Perhaps I'm missing the point, but rather than punching a giant hole in the jail security model (ie: by giving unconstrained ring 0 / kernel privileges to jailed processes), would it not be better to run these development/testing bhyve userland components in a simple chroot environment?
(In reply to Peter Wemm from comment #5) Currently illumos is able to do pci-passthrough with bhyve running inside a zone, that gives you an extra layer of security,if there is escape from the hypervisor then the attacker will land on a jail and not the host system. Here are relevant links on how is used on illumos : https://movementarian.org/blog/posts/2018-10-26-pci-pass-through-support-with-bhyve-and-smartos/ https://www.cyber-tec.org/2019/05/29/using-bhyve-pci-passthrough-on-omnios/ I think it would be nice to have this feature on FreeBSD jails, as Mark stated "better solution would be to extend pci(4) so that bhyve can use it to do everything required for PCI passthrough." I would like to explore this option any pointer on how to start would be really good.
Hi All, > Even then I'm not sure why it's useful to jail the bhyve process - what does it buy you? The idea to run bhyve inside jail is to provide an additional layer of security for potential vm-escape vulnerabilities in bhyve. This is the way VMs are executed on Linux (protected by AppArmor and SEL) and Illumos. Currently it's possible to run bhyve in jail, but not with PCI passthrough. > A better solution would be to extend pci(4) so that bhyve can use it to do everything required for PCI passthrough. Mark, could you please give us a hint on what should be done to extend pci(4) so jail changes are not needed? We are willing to implement this, but need some guidance. One more security improvement that bhyve needs is to run it without root, but that's another story for another report.
Sorry for the delayed follow up. I wrote some patches to remove the need for /dev/io: https://reviews.freebsd.org/D31307 https://reviews.freebsd.org/D31308 Testing would be appreciated. This does not remove the dependency on /dev/mem yet. I am very skeptical that jailing bhyve with PCI passthrough enabled provides any meaningful security. /dev/pci allows a jailed root to access all PCI(e) devices in the system. Jails can be a useful deployment mechanism though, so I think we should better support their integration with bhyve.
The /dev/mem ones could probably be PCIOCBARMMAP if that could be/is locked down enough? But I assume all the checks needed are in place (now) somewhere for the IO ioctl?
(In reply to Bjoern A. Zeeb from comment #9) > The /dev/mem ones could probably be PCIOCBARMMAP if that could be/is locked down enough?
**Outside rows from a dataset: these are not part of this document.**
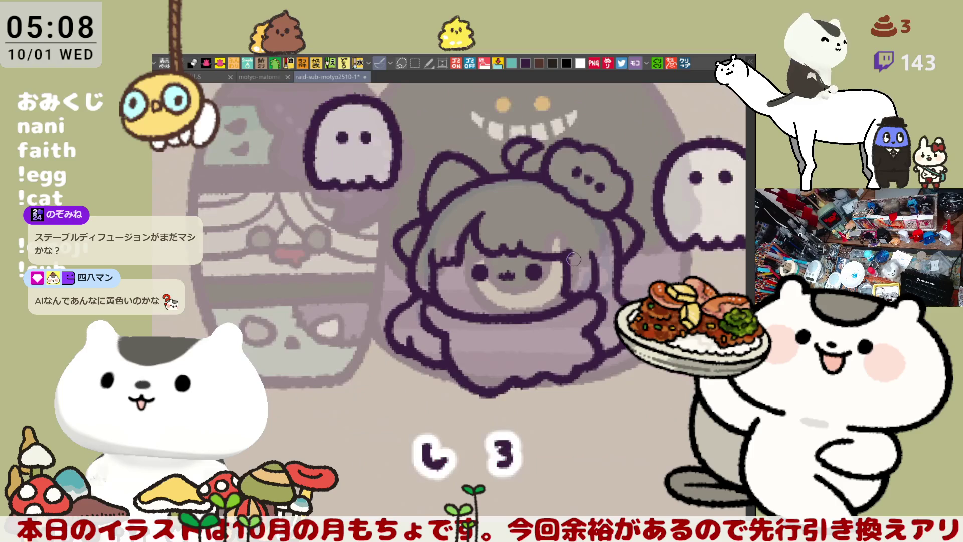
Extend the left ear outline down the side of the girl's head.
left_click_drag(495, 348, 457, 365)
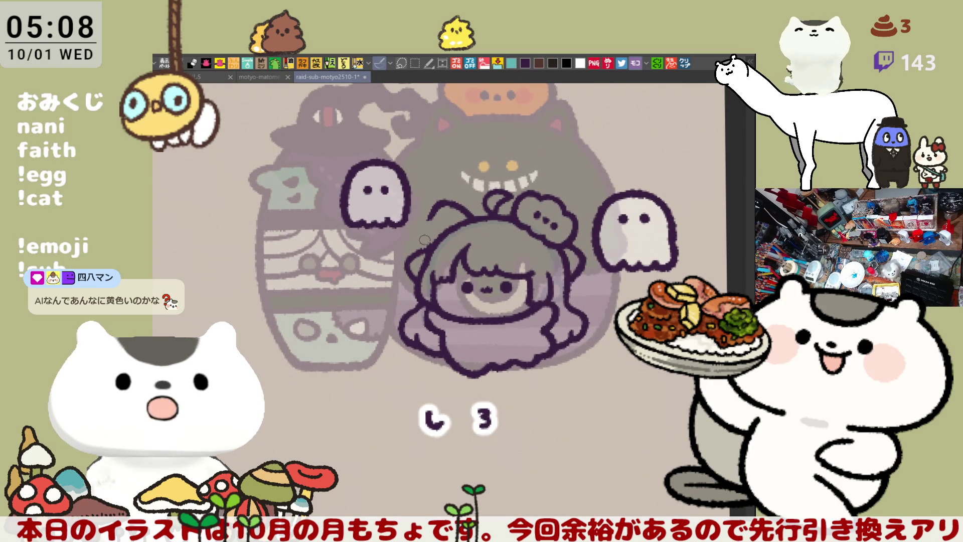
left_click_drag(434, 205, 428, 247)
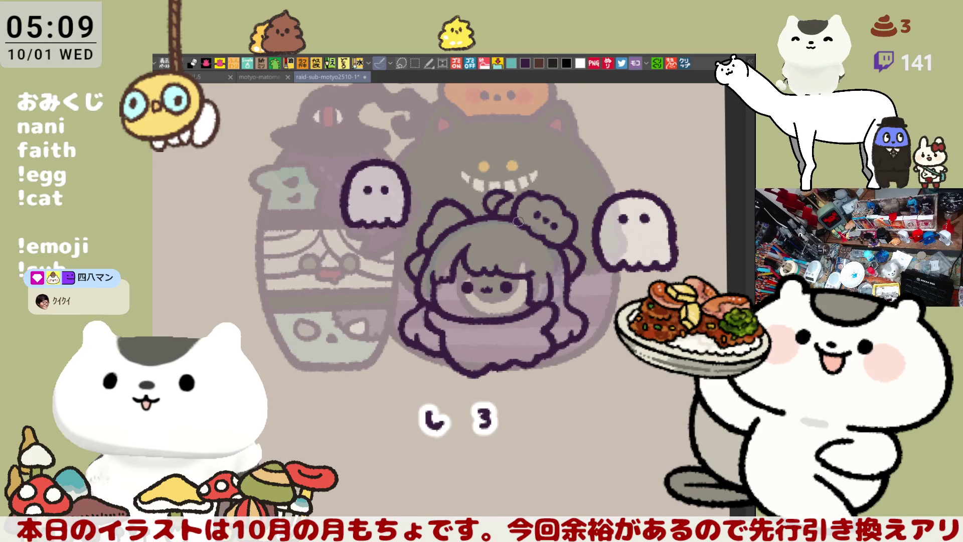
left_click_drag(568, 179, 572, 187)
Yes, it seems possible. > But I assume all the checks needed are in place (now) somewhere for the IO ioctl? I'm not sure if I understand the question. The new ioctl limits accesses to the specified BAR and verifies that the accesses is within bounds. The /dev/io interface permits access to any system I/O port.
A commit in branch main references this bug: URL: https://cgit.FreeBSD.org/src/commit/?id=42375556e5b2e68746d999b43d124040b6affb91 commit 42375556e5b2e68746d999b43d124040b6affb91 Author: Mark Johnston <markj@FreeBSD.org> AuthorDate: 2021-08-14 14:42:34 +0000 Commit: Mark Johnston <markj@FreeBSD.org> CommitDate: 2021-08-14 14:59:04 +0000 bhyve: Use pci(4) to access I/O port BARs This removes the dependency on /dev/io. PR: 251046 Reviewed by: jhb MFC after: 2 weeks Sponsored by: The FreeBSD Foundation Differential Revision: https://reviews.freebsd.org/D31308 usr.sbin/bhyve/pci_passthru.c | 65 ++++++++++++++++++------------------------- 1 file changed, 27 insertions(+), 38 deletions(-)
Review for removal of /dev/mem: https://reviews.freebsd.org/D31534
(In reply to Mark Johnston from comment #12) Mark thanks for your commit. If I understand it correctly, bhyve should also be modified to not require PRIV_KMEM_WRITE when doing PPT, right?
(In reply to Anatoli from comment #13) Right, that's handled by the revision linked in comment 12.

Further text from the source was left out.